Baker McKenzie partner Kerry Weinger introduces Liliana Hernandez-Salgado from Mexico City to talk about employment laws in Mexico and give an overview of what has changed in 2017 as well as what we can expect for the year ahead.
- Companies doing business in Mexico must stay tuned for further developments related to outsourcing regulations. Meanwhile companies with a traditional corporate structure of two legal entities, must review their corporate structure and outsourcing arrangements to mitigate labor, social security and tax risks.

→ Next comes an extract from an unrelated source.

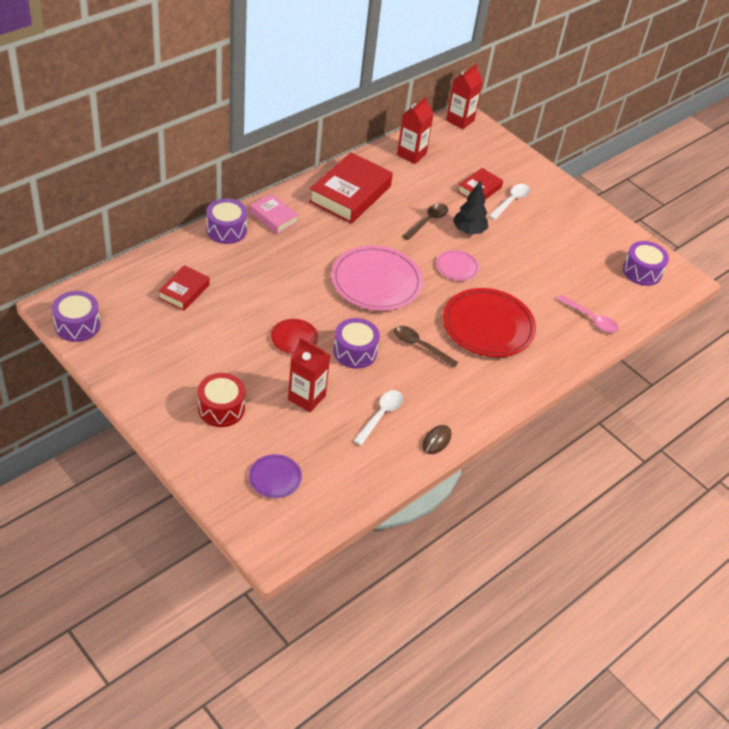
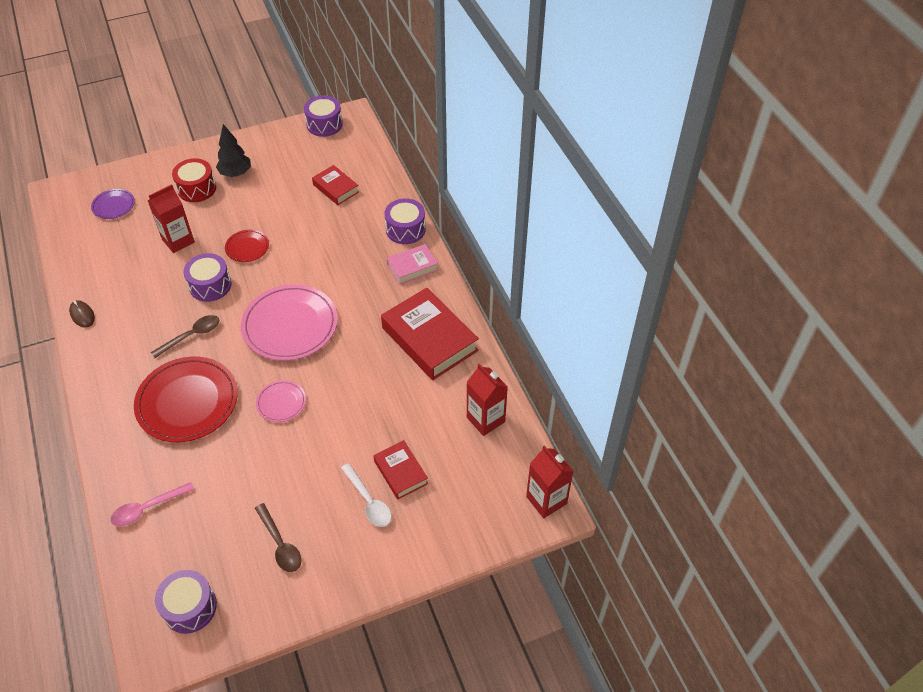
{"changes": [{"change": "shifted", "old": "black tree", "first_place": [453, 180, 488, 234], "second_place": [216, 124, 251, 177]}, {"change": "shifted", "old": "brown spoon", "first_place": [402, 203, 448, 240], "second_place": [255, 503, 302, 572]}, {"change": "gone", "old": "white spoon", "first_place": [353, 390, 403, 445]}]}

- 2018 appears to be a year of significant amendments to the labor legislation in Mexico, mainly related to procedures to resolve individual and collective disputes. The amendment to the Mexican Constitution in 2017 could represent significant changes related to freedom of association, by establishing the obligation for unions to prove that they represent workers of the Company in order to file a strike call for the execution of a collective bargaining agreement. If the Mexican labor laws are amended in these terms, the practice of companies in Mexico to execute collective bargaining agreements to prevent a strike call, commonly known as “protection agreements”, will come to its end.
- Companies must review their anti-corruption, discrimination and harassment policies in the workplace. The implementation of appropriate policies, not only allow companies to impose disciplinary actions against employees who breach them, but they also prevent risks for the Company, including penalties from government agencies, payment of damages and even criminal liability.